Flashback to Mean Girls, circa 2004, with me for a minute…
Regina: It’s called the South Beach Fat Flush and all you drink is cranberry juice for 72 hours.
Aaron: Let me see that…this isn’t even cranberry juice; it’s cranberry juice cocktail. It’s all sugar.
Regina: I want to lose three pounds.
Karen: OMG, you’re so skinny!
Regina: Shut up.
We’ve all heard a scenario like this one play out many times before…whether it be chatting with your girlfriends or maybe even serious scheming to lose three pounds in 72 hours. Either way it plays out, this kind of talk that leads to fad diets can sometimes result in weight gain and even serious health problems. Girls who don’t think they have time to commit to maintaining a healthy lifestyle can be desperate to try anything just to lose those three pounds or more.
What is important to realize here is that not every diet you read about in the pages of a fashion magazine is worth giving a try. There’s a reason why the ridiculous claims made on the cover pages sound so unattainable and it’s usually because they are! Educating yourself on basic nutrition and how to read nutrition labels on foods can really go a long way in terms of sustaining life-long healthy habits.
Let me just say this now, there is no “secret formula” to weight loss. Anyone that is trying to sell you on that phrase should be ignored immediately. Sure you can do a strange juice diet with water, cayenne pepper, and maple syrup to lose weight in a week because you’ll be starving yourself! Diets like that are cutting out essential nutrients that the body needs to remain healthy. Yeah you might lose 5 pounds in a week, who knows, but will the weight stay off? The answer here is no.

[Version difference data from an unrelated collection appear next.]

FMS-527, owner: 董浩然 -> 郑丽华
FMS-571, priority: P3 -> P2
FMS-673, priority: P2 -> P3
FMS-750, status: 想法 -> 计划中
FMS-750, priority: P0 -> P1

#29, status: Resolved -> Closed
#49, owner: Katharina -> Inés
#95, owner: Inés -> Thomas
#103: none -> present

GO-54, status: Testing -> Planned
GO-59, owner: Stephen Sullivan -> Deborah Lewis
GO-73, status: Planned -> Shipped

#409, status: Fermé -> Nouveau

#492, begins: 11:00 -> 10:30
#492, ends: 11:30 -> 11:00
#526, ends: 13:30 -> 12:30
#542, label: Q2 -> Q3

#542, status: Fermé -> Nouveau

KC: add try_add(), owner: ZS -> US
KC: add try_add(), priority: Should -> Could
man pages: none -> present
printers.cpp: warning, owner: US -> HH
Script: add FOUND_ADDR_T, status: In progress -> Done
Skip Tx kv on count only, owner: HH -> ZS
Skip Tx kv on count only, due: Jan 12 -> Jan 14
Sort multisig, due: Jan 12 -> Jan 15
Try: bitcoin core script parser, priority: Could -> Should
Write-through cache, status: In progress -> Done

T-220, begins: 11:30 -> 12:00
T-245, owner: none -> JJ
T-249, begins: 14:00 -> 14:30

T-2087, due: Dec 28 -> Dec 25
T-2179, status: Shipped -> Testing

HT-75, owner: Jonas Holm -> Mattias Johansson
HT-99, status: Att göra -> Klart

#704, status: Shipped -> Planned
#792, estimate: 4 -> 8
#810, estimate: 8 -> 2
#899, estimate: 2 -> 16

Don’t fall for the gimmicks of the weight-loss industry. People will tell you almost anything to get you to buy their weight-loss drinks, pills, powders, and foods. If you’re considering working towards a healthier lifestyle through dieting and exercise you need to be educated on the basics of how the whole thing works. You only get one body in life and it’s important, no, absolutely necessary, to take care of it. Not all proposed diets are fad diets but it is important to recognize the differences between the two.
Still don’t believe me about fad diets? Here are some tips from WebMD on how to spot a fad diet. A weight-loss plan is probably a fad diet if…
1. The menu features extremely limited food choices (ex. only grapefruits and melons for fruits or rice and pasta for starches).
2. You must cut out an entire food group, like carbohydrates.
3. The food in your meals is chosen from only one food group, like all protein or all carbohydrates.
4. The diet eliminates all types of fats.
5. The diet promises fast weight loss, like a pound per day or more.
6. The diet goes hand-in-hand with selling a product like weight-loss pills or specific food.
7. Promoters of the diet make claims that sound too good to be true.
8. The weight-loss claims are based on poorly backed and unproven pseudoscience.
9. Promoters of the diet disregard traditional medical experts by saying that doctors don’t understand how the program works.
10. The explanation of how the diet works is simple but promoters say the true explanation is too complex for most people to understand.
Even the smallest of changes in your lifestyle can result in huge differences when given time. When you make your physical health a priority in your life, your perspective on dieting starts to change for the better. Start small if you need to: drink water or milk instead of soda, have a baked potato instead of fries, and reduce your portion sizes. There’s no shame in taking a stand for your health but doing a fad diet definitely isn’t the way to go if you want to lose weight and keep it off.
The USDA doesn’t just come up with diet standards for fun, you know those numbers actually mean something! Institutions like the Academy of Nutrition and Dietetics and the US Department of Agriculture can be trusted. The USDA and US Department of Health and Human Services work with Dietitians, Food Scientists, Doctors, etc. to update the Dietary Guidelines for Americans every 5 years. If you want to learn about how to reach achievable goals, there is a great place to start.